Dataset entries ->
↓

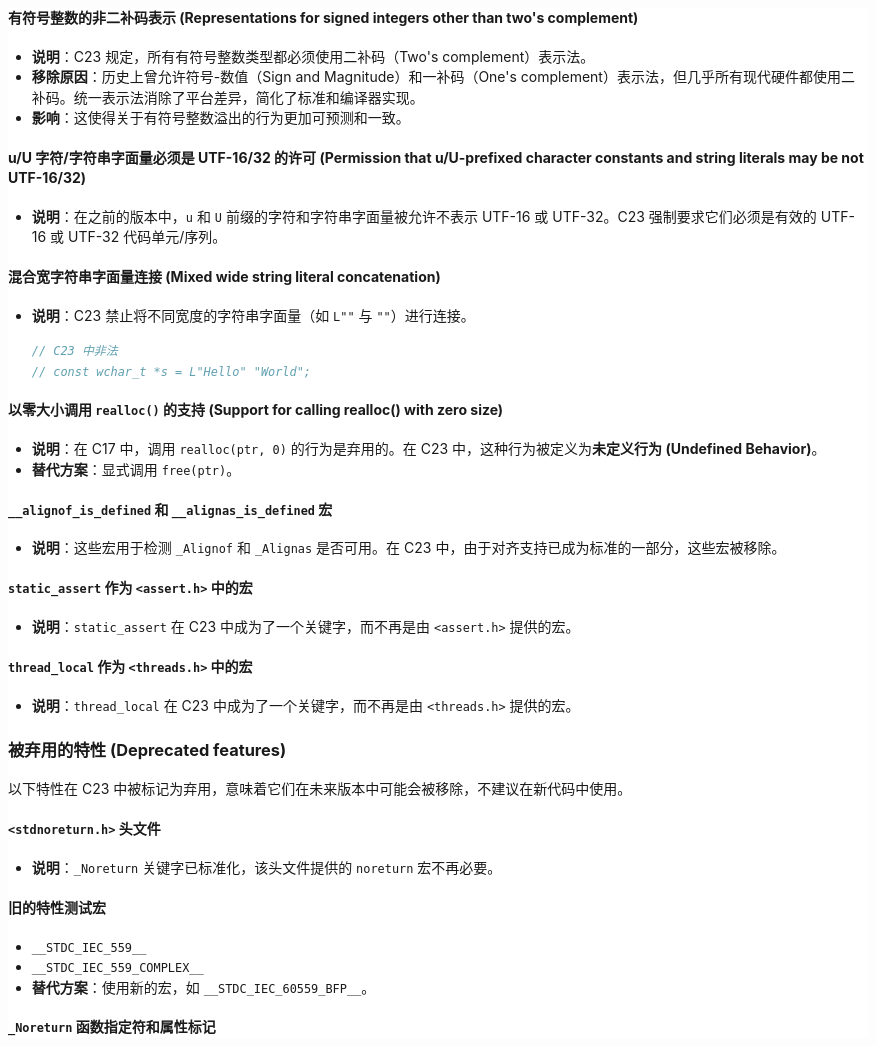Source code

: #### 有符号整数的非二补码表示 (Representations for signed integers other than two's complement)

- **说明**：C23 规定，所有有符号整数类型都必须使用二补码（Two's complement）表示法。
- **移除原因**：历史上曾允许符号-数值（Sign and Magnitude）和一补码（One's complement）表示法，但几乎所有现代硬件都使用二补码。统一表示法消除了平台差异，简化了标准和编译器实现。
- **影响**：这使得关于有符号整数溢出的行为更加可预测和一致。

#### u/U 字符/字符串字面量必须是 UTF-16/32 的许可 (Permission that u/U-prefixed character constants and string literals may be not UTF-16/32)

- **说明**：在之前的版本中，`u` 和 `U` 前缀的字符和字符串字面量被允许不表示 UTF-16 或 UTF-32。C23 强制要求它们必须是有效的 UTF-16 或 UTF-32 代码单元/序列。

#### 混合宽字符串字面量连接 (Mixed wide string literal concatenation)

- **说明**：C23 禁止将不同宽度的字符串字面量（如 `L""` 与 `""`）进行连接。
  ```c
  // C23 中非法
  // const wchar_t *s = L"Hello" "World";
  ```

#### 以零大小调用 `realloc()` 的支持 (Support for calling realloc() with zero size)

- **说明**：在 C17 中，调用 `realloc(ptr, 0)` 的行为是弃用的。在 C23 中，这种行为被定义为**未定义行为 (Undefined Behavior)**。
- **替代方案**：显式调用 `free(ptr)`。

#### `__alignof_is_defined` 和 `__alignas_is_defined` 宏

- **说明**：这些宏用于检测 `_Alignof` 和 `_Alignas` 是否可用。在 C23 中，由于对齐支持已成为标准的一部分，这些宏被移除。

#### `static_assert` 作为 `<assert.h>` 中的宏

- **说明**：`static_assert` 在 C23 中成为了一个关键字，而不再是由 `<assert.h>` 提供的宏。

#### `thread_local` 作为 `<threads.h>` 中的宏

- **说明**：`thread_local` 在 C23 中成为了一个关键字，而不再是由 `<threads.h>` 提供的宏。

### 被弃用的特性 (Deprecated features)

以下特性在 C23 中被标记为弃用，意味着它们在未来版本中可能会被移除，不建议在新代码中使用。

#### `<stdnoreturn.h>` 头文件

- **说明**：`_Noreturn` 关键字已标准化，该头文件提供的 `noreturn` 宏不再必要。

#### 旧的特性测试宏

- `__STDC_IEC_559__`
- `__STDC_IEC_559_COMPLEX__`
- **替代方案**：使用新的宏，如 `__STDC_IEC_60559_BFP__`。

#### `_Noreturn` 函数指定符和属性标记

↑
↓

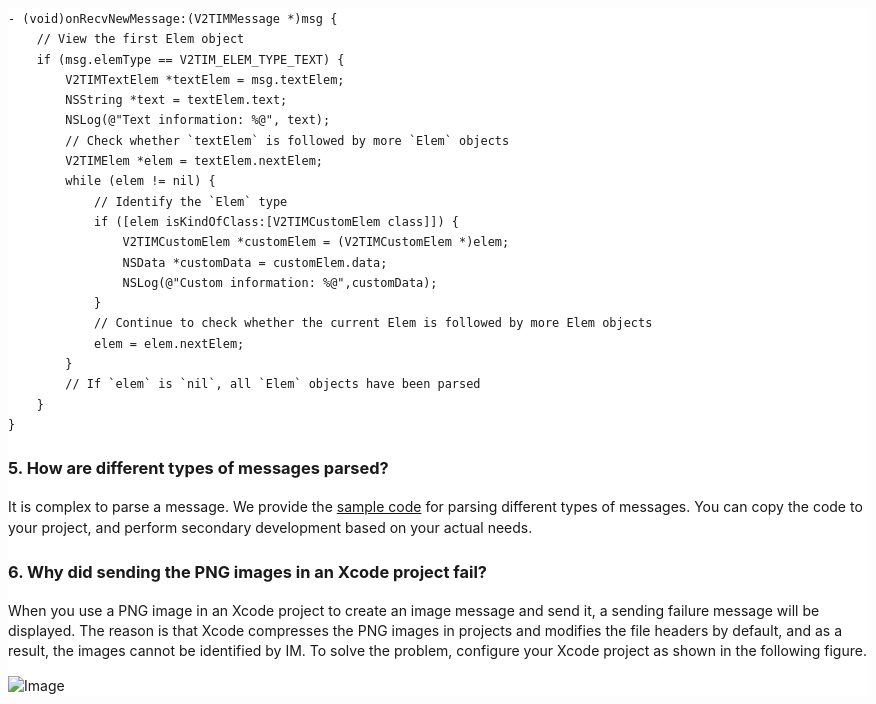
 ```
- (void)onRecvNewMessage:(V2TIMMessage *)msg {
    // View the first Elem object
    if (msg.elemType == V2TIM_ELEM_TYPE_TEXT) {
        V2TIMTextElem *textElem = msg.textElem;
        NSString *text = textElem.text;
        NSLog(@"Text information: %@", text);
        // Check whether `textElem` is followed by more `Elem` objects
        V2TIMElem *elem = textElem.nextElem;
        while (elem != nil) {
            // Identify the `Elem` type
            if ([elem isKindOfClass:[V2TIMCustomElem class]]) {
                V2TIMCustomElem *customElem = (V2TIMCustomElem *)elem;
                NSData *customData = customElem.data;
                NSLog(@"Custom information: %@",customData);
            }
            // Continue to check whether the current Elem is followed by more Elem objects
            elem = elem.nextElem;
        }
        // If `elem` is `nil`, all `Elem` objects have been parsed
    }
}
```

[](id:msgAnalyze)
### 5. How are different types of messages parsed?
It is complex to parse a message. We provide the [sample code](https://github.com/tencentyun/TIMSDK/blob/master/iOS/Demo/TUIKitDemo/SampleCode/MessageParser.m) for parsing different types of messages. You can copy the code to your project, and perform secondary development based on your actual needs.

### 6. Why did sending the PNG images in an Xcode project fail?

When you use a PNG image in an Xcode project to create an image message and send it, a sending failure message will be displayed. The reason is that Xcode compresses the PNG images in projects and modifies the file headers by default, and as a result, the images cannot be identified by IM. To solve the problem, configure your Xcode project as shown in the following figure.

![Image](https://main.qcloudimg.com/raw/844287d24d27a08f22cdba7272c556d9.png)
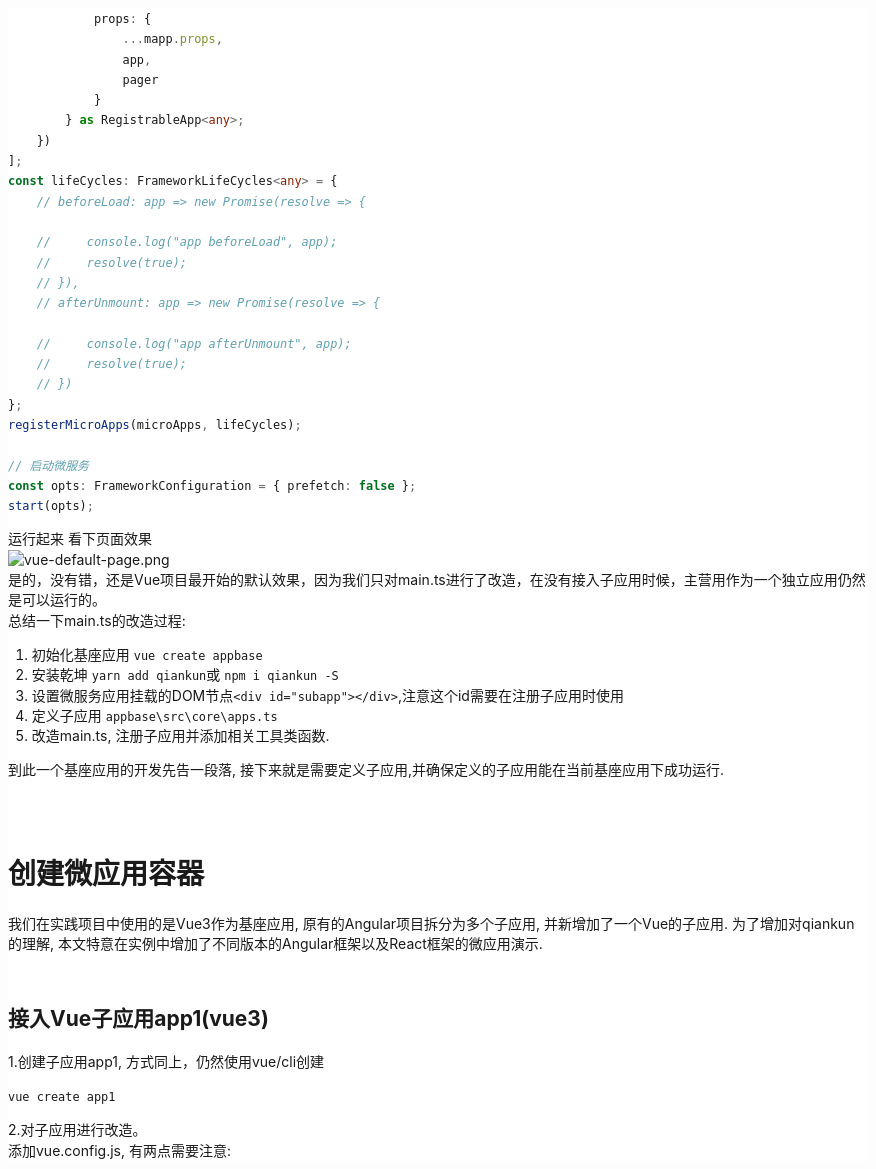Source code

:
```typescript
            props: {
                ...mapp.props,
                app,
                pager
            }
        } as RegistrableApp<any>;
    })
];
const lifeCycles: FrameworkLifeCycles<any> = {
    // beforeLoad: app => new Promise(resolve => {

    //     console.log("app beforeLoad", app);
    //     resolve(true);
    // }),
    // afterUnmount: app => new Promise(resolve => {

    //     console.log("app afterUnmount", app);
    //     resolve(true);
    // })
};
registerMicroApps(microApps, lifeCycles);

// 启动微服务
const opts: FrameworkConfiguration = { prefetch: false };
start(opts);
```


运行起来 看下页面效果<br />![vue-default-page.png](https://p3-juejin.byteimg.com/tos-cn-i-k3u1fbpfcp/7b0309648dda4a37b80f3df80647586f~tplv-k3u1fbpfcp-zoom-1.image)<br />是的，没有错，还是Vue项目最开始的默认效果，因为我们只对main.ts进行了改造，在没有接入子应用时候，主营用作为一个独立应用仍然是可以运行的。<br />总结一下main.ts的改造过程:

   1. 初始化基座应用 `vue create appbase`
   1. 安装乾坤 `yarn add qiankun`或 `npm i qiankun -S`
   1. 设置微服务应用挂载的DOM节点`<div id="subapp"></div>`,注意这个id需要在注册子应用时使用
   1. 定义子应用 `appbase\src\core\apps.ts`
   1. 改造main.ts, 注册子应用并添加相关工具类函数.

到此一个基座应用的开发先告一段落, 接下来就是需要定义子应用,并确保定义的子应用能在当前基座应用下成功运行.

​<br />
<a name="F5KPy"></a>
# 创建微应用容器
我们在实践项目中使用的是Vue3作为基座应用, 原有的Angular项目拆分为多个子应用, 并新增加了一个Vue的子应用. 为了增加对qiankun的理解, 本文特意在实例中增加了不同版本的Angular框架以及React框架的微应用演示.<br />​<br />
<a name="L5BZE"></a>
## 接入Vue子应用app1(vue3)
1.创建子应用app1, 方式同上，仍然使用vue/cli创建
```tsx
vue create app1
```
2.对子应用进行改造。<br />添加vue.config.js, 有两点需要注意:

↑
↓

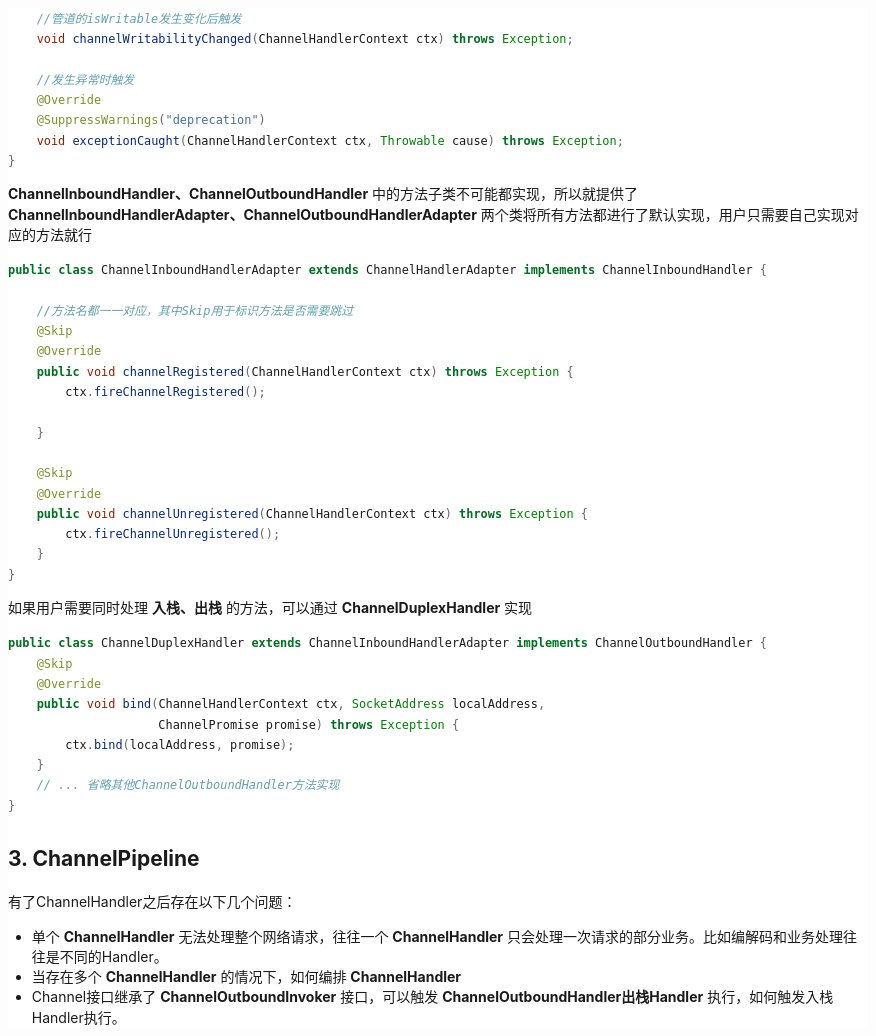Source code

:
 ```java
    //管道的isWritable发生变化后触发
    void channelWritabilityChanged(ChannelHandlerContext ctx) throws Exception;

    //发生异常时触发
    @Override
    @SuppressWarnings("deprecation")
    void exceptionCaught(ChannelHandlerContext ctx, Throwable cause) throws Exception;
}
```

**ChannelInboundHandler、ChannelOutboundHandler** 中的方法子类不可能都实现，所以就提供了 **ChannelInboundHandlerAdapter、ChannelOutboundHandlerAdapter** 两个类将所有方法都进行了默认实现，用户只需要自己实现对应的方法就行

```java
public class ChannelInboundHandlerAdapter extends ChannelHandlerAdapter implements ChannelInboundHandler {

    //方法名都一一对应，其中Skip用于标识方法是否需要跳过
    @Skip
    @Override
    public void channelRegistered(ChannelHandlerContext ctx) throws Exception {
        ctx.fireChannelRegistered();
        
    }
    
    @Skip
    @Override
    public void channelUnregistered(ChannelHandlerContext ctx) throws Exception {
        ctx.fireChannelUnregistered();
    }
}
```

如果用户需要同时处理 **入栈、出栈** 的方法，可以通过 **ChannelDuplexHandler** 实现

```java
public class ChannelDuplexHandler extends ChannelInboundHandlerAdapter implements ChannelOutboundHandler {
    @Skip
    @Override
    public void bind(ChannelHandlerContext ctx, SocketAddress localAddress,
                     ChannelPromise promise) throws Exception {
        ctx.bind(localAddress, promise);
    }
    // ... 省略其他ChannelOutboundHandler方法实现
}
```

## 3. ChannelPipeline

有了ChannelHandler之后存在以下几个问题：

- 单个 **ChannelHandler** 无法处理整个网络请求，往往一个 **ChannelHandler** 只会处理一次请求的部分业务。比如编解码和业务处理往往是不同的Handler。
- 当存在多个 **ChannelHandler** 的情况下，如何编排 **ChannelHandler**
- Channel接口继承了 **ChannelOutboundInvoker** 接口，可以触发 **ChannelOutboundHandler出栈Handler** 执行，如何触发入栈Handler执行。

↑

ACTIVITY -> Go through the records above and copy every line with the word "your".

EXERCISE ANSWER ->
It is complex to parse a message. We provide the [sample code](https://github.com/tencentyun/TIMSDK/blob/master/iOS/Demo/TUIKitDemo/SampleCode/MessageParser.m) for parsing different types of messages. You can copy the code to your project, and perform secondary development based on your actual needs.
When you use a PNG image in an Xcode project to create an image message and send it, a sending failure message will be displayed. The reason is that Xcode compresses the PNG images in projects and modifies the file headers by default, and as a result, the images cannot be identified by IM. To solve the problem, configure your Xcode project as shown in the following figure.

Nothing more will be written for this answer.